Unfortunate fortnight

Okta was unable to identify suspicious behavior in its customer-service portal for two weeks last month, it acknowledged Friday, leading to the exposure of data belonging to 134 customers before it was addressed.

The identity management company, which plays a key role for customers looking to authenticate users on their corporate networks, employs a relatively standard SaaS customer-service procedure that asked customers to share HAR files. Those files record how customers are interacting with a cloud service through their browser, and contain sensitive information about how to log into their accounts with the vendor.
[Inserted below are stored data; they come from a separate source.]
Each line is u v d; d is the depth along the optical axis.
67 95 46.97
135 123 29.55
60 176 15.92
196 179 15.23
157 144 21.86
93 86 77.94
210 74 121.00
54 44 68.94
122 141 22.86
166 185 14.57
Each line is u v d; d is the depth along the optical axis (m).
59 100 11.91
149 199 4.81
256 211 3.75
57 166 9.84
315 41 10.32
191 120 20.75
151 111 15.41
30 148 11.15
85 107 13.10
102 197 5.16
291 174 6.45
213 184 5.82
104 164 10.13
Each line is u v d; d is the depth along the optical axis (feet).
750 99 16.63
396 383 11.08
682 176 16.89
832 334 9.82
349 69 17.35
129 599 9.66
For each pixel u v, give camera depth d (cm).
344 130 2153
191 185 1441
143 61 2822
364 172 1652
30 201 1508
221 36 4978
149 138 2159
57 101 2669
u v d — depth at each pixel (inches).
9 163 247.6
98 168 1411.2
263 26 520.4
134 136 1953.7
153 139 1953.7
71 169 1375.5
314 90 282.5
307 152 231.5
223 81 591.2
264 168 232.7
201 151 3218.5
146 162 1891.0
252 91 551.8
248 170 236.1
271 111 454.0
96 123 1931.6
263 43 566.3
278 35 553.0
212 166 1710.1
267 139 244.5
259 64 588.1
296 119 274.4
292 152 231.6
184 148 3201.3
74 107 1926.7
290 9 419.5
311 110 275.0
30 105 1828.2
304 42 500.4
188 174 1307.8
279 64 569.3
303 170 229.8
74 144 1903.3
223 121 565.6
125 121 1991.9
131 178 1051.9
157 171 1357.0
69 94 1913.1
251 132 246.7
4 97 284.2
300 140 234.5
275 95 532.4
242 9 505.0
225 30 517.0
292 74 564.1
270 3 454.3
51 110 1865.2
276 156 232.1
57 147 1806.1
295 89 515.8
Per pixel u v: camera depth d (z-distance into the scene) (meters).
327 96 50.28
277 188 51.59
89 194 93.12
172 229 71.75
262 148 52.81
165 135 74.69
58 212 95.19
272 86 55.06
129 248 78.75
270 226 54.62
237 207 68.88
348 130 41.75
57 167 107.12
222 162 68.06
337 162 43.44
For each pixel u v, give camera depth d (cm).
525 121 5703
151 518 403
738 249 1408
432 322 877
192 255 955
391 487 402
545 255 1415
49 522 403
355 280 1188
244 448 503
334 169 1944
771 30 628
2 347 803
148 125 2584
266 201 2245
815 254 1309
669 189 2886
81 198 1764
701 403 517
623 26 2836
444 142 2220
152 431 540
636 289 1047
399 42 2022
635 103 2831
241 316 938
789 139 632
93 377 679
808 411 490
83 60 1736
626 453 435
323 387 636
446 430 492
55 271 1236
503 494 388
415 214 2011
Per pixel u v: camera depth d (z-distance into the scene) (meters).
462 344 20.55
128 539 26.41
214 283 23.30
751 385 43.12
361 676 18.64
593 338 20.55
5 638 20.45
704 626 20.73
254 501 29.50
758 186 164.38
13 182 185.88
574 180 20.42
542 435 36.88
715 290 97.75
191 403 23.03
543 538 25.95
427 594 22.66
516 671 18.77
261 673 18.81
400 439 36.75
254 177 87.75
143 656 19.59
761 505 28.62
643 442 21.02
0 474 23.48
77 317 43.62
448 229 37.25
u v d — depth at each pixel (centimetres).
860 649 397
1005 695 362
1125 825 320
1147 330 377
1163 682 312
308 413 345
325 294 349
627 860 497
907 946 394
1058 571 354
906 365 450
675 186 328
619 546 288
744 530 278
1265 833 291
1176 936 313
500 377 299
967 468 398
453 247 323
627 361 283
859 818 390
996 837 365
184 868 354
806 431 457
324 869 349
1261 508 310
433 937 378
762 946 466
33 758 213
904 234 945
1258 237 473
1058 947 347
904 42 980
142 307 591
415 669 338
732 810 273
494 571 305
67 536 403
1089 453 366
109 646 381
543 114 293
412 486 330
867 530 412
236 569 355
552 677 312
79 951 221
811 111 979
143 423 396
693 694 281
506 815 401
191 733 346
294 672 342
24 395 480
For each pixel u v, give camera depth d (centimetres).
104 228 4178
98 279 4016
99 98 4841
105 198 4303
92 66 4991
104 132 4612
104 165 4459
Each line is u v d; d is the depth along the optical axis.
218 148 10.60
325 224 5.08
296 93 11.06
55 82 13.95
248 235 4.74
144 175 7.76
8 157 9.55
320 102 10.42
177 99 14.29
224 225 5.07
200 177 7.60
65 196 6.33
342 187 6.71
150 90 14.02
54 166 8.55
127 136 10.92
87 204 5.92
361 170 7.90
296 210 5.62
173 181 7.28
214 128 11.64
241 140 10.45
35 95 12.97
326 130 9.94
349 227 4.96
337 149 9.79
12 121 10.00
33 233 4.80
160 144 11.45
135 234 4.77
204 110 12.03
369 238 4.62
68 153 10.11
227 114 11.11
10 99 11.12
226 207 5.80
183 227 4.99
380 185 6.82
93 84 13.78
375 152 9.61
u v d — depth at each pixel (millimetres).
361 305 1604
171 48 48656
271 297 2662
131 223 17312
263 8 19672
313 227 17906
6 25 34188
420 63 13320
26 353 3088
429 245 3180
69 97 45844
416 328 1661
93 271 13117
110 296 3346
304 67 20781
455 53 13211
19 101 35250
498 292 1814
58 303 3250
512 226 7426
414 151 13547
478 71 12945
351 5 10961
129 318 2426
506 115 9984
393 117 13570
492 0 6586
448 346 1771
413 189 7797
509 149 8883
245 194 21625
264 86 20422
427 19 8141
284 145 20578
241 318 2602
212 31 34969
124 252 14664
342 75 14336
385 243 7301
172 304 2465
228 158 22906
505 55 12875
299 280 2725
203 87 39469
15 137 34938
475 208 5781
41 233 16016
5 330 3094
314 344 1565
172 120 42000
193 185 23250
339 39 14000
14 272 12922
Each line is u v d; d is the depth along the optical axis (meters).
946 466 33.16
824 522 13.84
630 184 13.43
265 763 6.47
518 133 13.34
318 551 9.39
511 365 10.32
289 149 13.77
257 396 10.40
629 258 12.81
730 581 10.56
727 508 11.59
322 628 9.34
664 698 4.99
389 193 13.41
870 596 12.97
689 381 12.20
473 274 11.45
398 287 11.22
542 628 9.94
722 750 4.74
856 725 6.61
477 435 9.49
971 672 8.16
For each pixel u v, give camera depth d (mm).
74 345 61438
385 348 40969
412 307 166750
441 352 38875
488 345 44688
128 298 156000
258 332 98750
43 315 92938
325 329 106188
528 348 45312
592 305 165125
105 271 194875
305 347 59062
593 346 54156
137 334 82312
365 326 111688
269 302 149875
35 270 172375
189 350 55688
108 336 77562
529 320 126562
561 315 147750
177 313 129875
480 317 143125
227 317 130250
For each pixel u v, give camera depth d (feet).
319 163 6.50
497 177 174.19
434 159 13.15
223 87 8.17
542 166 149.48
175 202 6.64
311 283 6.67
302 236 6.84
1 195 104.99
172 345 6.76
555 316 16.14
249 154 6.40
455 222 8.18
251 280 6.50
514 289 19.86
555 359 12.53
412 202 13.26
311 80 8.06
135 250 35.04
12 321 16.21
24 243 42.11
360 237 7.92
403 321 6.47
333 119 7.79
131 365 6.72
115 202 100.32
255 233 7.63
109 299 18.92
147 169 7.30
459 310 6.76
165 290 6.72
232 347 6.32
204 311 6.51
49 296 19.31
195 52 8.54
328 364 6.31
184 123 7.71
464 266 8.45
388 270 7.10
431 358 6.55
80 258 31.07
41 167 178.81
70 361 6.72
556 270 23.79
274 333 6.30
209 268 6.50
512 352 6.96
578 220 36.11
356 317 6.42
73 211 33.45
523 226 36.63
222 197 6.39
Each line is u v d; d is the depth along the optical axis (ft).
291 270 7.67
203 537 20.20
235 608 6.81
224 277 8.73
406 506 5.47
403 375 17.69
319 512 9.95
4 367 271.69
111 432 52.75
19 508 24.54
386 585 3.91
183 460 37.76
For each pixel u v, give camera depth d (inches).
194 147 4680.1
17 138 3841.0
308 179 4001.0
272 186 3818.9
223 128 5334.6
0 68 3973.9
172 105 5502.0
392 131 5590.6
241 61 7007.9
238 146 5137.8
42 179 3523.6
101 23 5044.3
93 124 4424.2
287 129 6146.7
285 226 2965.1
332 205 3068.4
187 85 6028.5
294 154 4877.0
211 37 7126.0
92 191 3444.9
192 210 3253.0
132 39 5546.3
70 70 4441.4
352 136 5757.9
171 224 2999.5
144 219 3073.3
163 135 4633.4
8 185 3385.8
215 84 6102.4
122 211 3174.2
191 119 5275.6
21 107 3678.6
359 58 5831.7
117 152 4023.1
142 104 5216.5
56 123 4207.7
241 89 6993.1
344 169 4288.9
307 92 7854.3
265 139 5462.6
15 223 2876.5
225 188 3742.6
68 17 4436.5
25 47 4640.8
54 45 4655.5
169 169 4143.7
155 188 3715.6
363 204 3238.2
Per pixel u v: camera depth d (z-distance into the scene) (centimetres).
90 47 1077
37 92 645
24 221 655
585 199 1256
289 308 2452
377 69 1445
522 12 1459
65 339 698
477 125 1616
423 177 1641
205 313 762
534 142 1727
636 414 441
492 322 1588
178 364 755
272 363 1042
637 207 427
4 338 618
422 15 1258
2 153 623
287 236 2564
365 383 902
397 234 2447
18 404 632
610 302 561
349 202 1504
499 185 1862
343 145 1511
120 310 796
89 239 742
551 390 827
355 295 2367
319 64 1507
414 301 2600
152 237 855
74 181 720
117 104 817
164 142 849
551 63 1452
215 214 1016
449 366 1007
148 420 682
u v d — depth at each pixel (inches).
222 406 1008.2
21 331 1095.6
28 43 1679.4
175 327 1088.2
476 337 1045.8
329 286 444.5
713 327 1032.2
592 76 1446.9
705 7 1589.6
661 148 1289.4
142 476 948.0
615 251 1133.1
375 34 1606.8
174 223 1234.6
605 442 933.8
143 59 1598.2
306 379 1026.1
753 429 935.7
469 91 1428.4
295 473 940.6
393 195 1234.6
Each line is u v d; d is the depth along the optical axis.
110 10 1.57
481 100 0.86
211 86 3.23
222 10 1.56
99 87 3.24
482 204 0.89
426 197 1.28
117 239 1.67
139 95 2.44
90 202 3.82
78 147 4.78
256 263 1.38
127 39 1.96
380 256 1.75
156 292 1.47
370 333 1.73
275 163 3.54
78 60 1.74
But hackers were able to get access to a computer used by an Okta customer service employee that was signed into their personal Google account while also using a corporate Okta account. The attackers were able to get access to the HAR files through that account and "hijack the legitimate Okta sessions of 5 customers," which Okta did not notice until three of those customers — 1Password, BeyondTrust, and Cloudflare — informed the company that they had detected suspicious activity.

That's not a great look for a security company.


Quote of the week

“I often ask vendors to walk me through their product quote and explain what each product SKU or line item is, such as the cost for an application with the microservices and containerization. Most cloud agreements have an auto-renewal clause, which decreases leverage in negotiating prices upon renewal. I strike this language from all my contracts.” — Thomas Phelps, CIO and SVP of corporate strategy at Laserfiche, with some sage advice for enterprise tech buyers as reported by CIO.


The Runtime roundup

Several Cloudflare services remained down or degraded well into Friday as the company continues to recover from widespread issues caused by a power outage at one of its North American data centers on Thursday.

Nvidia is planning to sell the A800 AI chips originally designed for Chinese customers in North America after new export restrictions forced its hand, which could put a small dent in the ongoing GPU shortage.